* Work to be completed
Once the line with "neck: (674, 298)" is found in the entries below, print it and each following line exactly, stopping after the line with "left back paw: (573, 553)"; print nothing else.
====== Record set ======
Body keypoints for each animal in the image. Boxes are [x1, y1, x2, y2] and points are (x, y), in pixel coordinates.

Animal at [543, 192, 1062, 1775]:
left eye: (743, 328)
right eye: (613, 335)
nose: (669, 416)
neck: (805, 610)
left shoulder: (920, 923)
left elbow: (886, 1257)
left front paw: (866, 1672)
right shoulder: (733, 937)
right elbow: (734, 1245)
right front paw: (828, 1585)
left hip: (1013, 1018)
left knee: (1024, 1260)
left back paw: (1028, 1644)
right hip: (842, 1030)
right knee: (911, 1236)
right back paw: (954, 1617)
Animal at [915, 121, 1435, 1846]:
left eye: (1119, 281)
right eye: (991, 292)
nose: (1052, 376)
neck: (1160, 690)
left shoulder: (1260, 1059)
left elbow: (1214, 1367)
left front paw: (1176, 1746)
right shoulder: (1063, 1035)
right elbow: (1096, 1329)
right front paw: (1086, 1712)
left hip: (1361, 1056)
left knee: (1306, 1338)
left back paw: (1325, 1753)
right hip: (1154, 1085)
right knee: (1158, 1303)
======
====== Record set ======
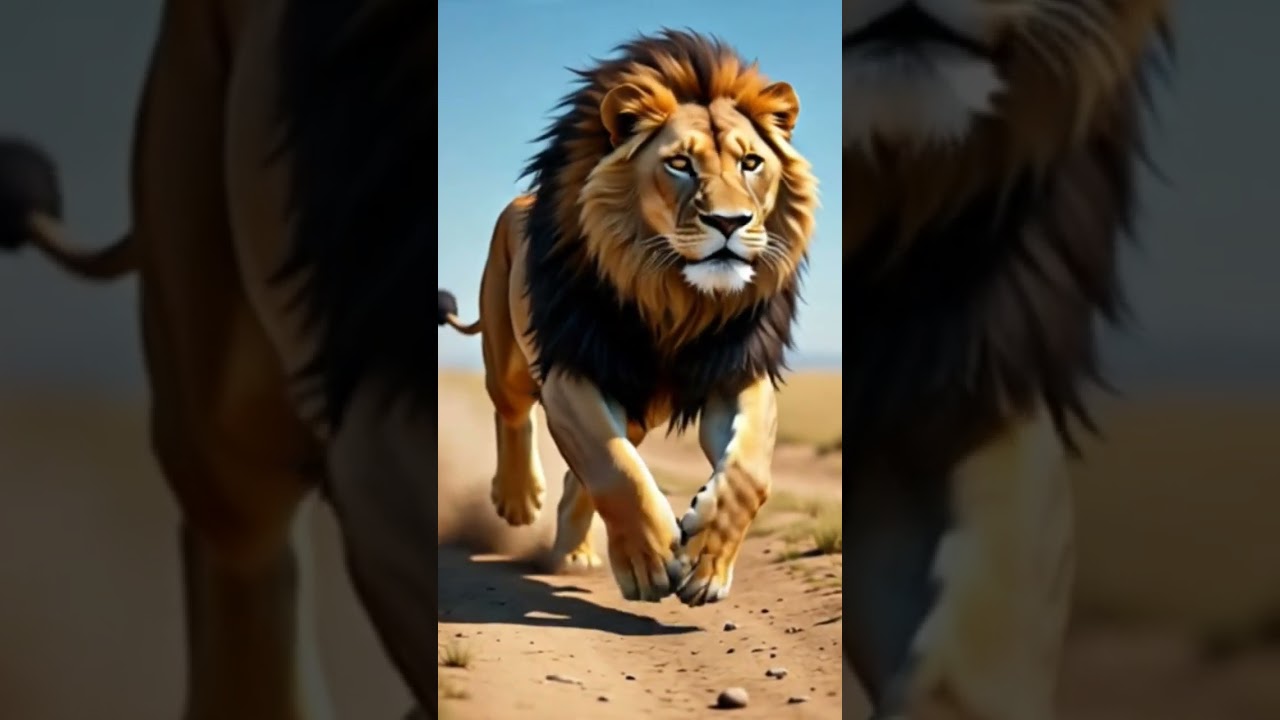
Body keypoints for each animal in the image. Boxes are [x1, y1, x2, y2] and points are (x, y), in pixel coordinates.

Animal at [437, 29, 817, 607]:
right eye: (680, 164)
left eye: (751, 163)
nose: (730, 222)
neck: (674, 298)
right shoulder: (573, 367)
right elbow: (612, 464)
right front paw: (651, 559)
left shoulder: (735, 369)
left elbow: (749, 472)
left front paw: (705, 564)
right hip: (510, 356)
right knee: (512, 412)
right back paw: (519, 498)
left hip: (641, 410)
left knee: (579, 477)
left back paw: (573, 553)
======
====== Record set ======
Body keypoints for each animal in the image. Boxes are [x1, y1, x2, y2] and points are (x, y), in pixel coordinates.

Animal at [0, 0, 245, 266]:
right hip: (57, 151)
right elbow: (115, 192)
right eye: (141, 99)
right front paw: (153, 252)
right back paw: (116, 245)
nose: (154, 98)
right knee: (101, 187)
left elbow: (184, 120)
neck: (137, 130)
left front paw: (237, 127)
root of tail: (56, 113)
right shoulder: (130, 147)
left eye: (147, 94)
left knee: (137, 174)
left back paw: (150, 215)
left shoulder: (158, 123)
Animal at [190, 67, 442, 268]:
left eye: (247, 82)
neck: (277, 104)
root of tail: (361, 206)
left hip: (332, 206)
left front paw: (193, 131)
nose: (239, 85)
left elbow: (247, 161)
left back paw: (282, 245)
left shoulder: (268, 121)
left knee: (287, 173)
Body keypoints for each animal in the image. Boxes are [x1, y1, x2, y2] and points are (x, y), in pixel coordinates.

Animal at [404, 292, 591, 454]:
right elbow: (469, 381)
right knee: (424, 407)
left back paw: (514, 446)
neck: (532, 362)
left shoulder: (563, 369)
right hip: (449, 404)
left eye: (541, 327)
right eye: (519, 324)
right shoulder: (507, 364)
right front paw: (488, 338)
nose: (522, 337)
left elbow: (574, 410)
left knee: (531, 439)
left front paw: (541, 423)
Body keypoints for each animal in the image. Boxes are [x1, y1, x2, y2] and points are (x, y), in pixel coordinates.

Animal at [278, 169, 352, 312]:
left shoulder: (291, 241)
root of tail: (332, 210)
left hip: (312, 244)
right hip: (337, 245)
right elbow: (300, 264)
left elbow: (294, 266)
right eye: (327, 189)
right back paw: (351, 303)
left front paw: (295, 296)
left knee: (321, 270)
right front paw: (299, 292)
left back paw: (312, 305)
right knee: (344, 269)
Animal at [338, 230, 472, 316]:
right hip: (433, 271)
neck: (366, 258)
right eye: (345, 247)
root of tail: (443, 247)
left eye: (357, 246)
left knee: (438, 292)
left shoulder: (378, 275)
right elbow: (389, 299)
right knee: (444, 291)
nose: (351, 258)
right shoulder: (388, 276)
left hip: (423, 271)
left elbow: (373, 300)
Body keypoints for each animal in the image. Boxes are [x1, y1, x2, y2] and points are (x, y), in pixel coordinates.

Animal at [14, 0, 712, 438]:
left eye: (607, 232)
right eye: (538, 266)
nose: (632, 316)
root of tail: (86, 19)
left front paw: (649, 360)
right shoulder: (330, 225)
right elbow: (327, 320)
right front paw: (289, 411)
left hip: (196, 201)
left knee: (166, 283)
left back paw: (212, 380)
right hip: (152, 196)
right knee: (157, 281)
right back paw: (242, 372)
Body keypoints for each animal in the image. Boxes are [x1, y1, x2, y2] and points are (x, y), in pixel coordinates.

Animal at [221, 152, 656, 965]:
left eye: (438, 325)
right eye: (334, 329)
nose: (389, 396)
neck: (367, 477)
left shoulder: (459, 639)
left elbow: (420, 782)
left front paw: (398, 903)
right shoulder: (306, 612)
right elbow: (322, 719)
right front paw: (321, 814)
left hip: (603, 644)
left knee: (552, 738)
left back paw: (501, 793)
======
* Problem solution
neck: (674, 298)
right shoulder: (573, 367)
right elbow: (612, 464)
right front paw: (651, 559)
left shoulder: (735, 369)
left elbow: (749, 472)
left front paw: (705, 564)
right hip: (510, 356)
right knee: (512, 412)
right back paw: (519, 498)
left hip: (641, 410)
left knee: (579, 477)
left back paw: (573, 553)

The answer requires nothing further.